Source: Masonry Construction
Publication date: January 1, 1990

By Richard E. Klingner

How vulnerable are masonry buildings to earthquakes? How can they be designed to resist earthquakes?

HOW MASONRY BUILDINGS RESPOND

Because masonry buildings usually have many structural wall elements, they tend to be stiff laterally. Because masonry buildings are stiff laterally, even moderate earthquakes can subject them to large shear loads at their base.

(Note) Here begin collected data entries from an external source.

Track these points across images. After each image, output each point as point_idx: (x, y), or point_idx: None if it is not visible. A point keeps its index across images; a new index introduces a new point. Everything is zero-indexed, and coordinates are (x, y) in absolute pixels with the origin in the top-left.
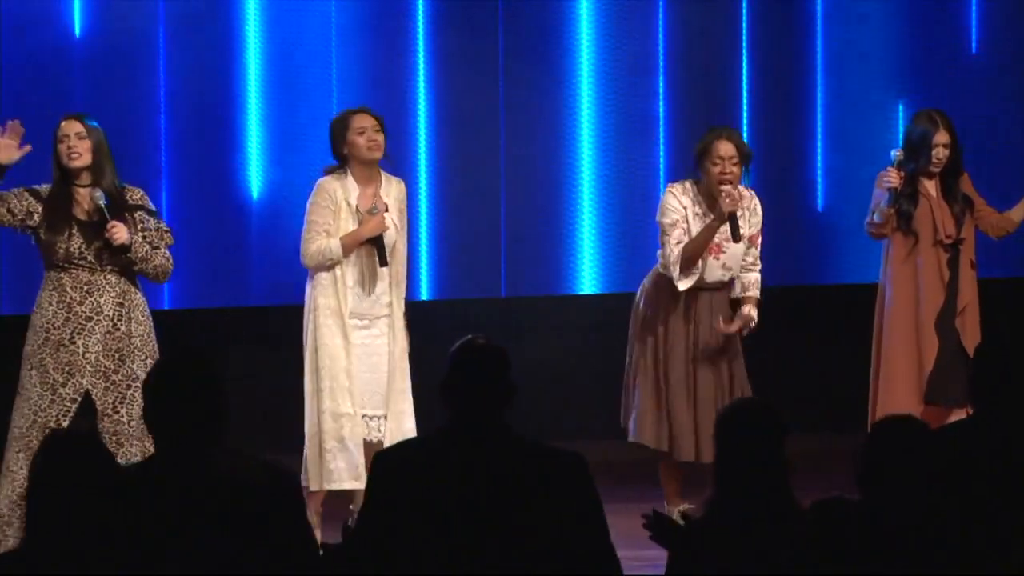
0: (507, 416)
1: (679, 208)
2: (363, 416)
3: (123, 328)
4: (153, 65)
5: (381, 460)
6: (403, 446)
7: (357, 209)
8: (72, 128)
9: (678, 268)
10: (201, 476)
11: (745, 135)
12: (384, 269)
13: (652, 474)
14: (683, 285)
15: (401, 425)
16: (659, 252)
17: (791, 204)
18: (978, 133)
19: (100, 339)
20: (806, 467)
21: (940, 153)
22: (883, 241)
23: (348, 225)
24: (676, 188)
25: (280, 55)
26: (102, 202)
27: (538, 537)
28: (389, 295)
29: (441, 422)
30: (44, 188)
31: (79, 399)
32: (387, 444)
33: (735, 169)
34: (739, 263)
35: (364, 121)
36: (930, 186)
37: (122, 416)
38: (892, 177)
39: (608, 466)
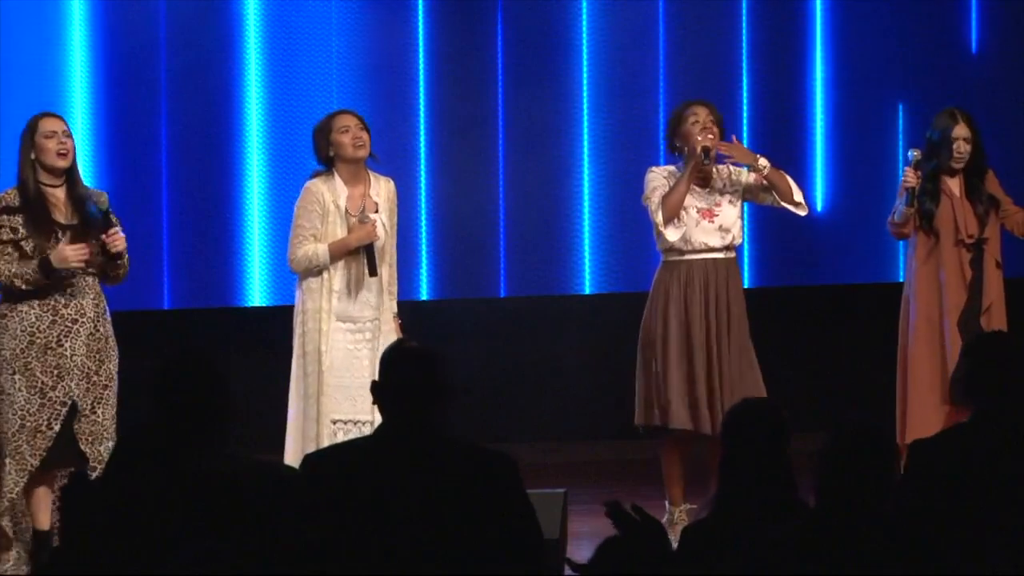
0: (496, 416)
1: (659, 177)
2: (333, 421)
3: (101, 330)
4: (154, 65)
5: (309, 462)
6: (333, 449)
7: (346, 211)
8: (59, 126)
9: (660, 214)
10: (205, 476)
11: (745, 135)
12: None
13: (652, 473)
14: (671, 235)
15: None
16: (654, 233)
17: None
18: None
19: (84, 341)
20: (806, 467)
21: (961, 147)
22: (904, 241)
23: (336, 228)
24: (656, 168)
25: (280, 55)
26: (104, 207)
27: (466, 537)
28: (378, 297)
29: (449, 421)
30: (10, 195)
31: (69, 402)
32: None
33: (715, 128)
34: (737, 225)
35: (347, 120)
36: (953, 185)
37: (99, 416)
38: (909, 177)
39: (608, 466)
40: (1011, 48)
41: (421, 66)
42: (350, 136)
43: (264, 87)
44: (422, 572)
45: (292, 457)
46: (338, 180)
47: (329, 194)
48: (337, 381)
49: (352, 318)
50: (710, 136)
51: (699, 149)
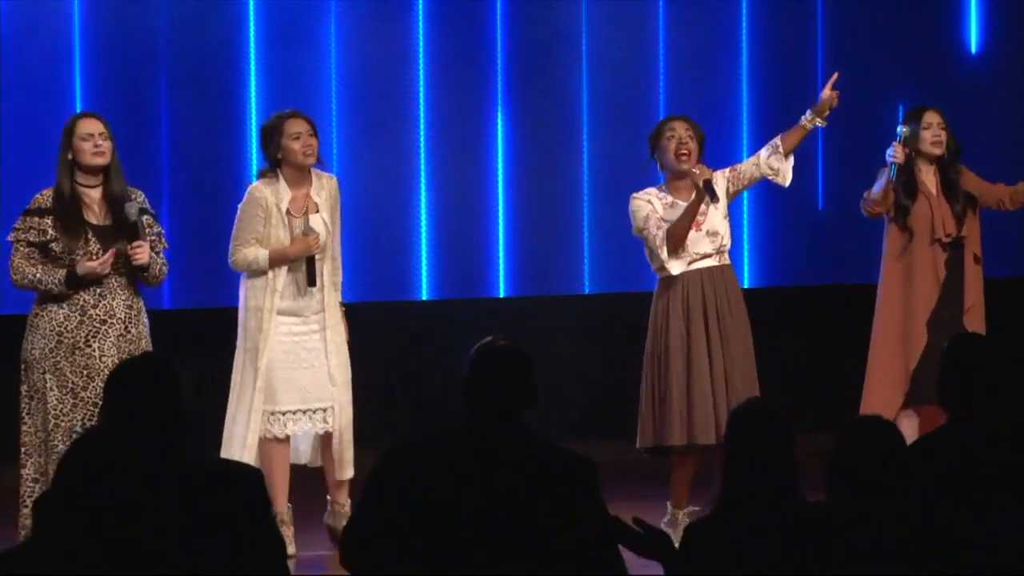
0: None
1: (645, 204)
2: (303, 411)
3: (133, 331)
4: (154, 66)
5: (391, 454)
6: (415, 442)
7: (288, 212)
8: (96, 127)
9: (665, 248)
10: (165, 477)
11: (745, 136)
12: (318, 265)
13: (651, 474)
14: (675, 267)
15: (347, 417)
16: (648, 257)
17: (791, 204)
18: (978, 133)
19: (114, 342)
20: (806, 467)
21: (937, 130)
22: (883, 239)
23: (279, 231)
24: (637, 194)
25: (280, 56)
26: (134, 218)
27: (543, 538)
28: (321, 292)
29: (451, 420)
30: (44, 196)
31: (100, 403)
32: (336, 435)
33: (691, 143)
34: (724, 227)
35: (298, 126)
36: (930, 182)
37: None
38: (897, 152)
39: (606, 466)
40: (1011, 48)
41: (421, 66)
42: (301, 143)
43: (264, 88)
44: (497, 571)
45: (227, 445)
46: (282, 183)
47: (272, 197)
48: (284, 375)
49: (296, 312)
50: (707, 171)
51: (700, 184)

For a typical masonry building, these shear loads can be calculated in the following way: Base shear load= (building mass) x (earthquake ground acceleration) x (dynamic amplification factor).

MASONRY SEISMIC DESIGN

Though even moderate ground accelerations can subject masonry buildings to large shear loads, masonry buildings can still be designed to resist these loads. In general, the designer must estimate the lateral inertial forces acting on each element and provide for the transfer of these forces down to the foundation.

INELASTIC RESPONSE OF MASONRY BUILDINGS

A masonry building's earthquake resistance has been described here as a function of wall layout, wall area, and wall strength. These characteristics are often sufficient. Enough wall area can often be provided so that even during a strong earthquake the building's walls remain basically elastic, without any yielding of reinforcement. However, architectural constraints may limit the wall area that can be provided.